Reproduce completo y sin ningún cambio el mensaje del Director Espiritual a los hermanos de La O.

Fragmento de origen =
○ ○ ○ ○ ○

De nuestro Director Espiritual a los hermanos de La O
- Regálale a DIOS un poco de tu silencio y, Él, te dará abundancia de equilibrio interior y de fuerza para avanzar en aquello que te propongas. La oración es el termómetro de una fe contrastada con el Señor. Intenta hacer oración, meditar el evangelio diario y si puedes participa en algún retiro cuaresmal que organice tu parroquia o tu hermandad.
- Ofrécele a quien necesite, un gramo de tu paciencia, un minuto de tu escucha, un espacio de tu corazón. Sentirás que, la felicidad, se conquista con lo que más cuesta. El Señor siempre es paciente contigo. Haz algún propósito para este tiempo de cuaresma, algún sacrificio, que te haga crecer y te fortalezca como persona y como cristiano. No dejes de celebrar en este tiempo de Cuaresma el sacramento de la reconciliación.
- Lánzate a las causas que, aparentemente, sean perdidas. Defiende la verdad, aunque te digan que es mentira. Abandera la esperanza, aunque vociferen que todo está perdido. Mantén tu cintura cristiana, aunque te digan que eso fue una moda que ya pasó. Recuerda: “Todo pecador tiene un pasado” (Papa Francisco). Ve a Misa los domingos, da testimonio de tu fe, de tu pertenencia a la Iglesia, a una cofradía, con valentía y con audacia.
- Acompaña al que, por la vida, anda sin rumbo. Al que confunde el bien con el mal, el día con la noche, el cierzo con la brisa o la fe con una idea simple y acomodada. Comprobarás que, el trigo después de ser molido, ha de ser cribado para conseguir un pan bueno. No olvides nunca que Jesús Nazareno es el camino y la verdad y la vida.

○ ○ ○ ○ ○

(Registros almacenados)
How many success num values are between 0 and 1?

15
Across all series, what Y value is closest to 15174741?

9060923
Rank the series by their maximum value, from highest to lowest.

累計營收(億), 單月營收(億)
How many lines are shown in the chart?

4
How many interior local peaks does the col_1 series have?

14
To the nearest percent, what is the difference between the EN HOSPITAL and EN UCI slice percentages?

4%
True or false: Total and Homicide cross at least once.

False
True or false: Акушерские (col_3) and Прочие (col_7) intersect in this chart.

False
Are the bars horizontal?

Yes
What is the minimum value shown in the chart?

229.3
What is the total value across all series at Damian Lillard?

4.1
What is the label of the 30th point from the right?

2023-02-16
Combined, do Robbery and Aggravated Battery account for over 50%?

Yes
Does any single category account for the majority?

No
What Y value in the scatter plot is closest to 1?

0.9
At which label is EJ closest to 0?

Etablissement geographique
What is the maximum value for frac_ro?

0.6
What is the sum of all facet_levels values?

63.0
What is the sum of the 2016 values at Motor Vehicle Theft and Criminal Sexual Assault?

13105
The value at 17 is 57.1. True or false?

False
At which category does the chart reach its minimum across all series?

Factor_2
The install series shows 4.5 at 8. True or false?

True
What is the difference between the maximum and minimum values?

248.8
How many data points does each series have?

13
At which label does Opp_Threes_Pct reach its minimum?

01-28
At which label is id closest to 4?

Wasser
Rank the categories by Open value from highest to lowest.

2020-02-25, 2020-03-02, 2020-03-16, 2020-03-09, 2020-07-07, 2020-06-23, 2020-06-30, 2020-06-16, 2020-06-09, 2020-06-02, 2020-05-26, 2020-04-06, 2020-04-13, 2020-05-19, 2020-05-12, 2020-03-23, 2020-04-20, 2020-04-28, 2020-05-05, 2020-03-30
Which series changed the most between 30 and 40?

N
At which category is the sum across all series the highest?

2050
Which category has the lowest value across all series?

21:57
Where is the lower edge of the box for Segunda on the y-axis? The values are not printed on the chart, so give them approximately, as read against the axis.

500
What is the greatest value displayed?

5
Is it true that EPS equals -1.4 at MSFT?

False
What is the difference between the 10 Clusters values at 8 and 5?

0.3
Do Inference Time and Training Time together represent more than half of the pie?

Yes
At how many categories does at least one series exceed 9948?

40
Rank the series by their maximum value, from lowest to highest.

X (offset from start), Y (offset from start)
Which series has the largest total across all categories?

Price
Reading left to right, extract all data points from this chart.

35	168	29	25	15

○ ○ ○ ○ ○

Resultado del ejercicio =
De nuestro Director Espiritual a los hermanos de La O
- Regálale a DIOS un poco de tu silencio y, Él, te dará abundancia de equilibrio interior y de fuerza para avanzar en aquello que te propongas. La oración es el termómetro de una fe contrastada con el Señor. Intenta hacer oración, meditar el evangelio diario y si puedes participa en algún retiro cuaresmal que organice tu parroquia o tu hermandad.
- Ofrécele a quien necesite, un gramo de tu paciencia, un minuto de tu escucha, un espacio de tu corazón. Sentirás que, la felicidad, se conquista con lo que más cuesta. El Señor siempre es paciente contigo. Haz algún propósito para este tiempo de cuaresma, algún sacrificio, que te haga crecer y te fortalezca como persona y como cristiano. No dejes de celebrar en este tiempo de Cuaresma el sacramento de la reconciliación.
- Lánzate a las causas que, aparentemente, sean perdidas. Defiende la verdad, aunque te digan que es mentira. Abandera la esperanza, aunque vociferen que todo está perdido. Mantén tu cintura cristiana, aunque te digan que eso fue una moda que ya pasó. Recuerda: “Todo pecador tiene un pasado” (Papa Francisco). Ve a Misa los domingos, da testimonio de tu fe, de tu pertenencia a la Iglesia, a una cofradía, con valentía y con audacia.
- Acompaña al que, por la vida, anda sin rumbo. Al que confunde el bien con el mal, el día con la noche, el cierzo con la brisa o la fe con una idea simple y acomodada. Comprobarás que, el trigo después de ser molido, ha de ser cribado para conseguir un pan bueno. No olvides nunca que Jesús Nazareno es el camino y la verdad y la vida.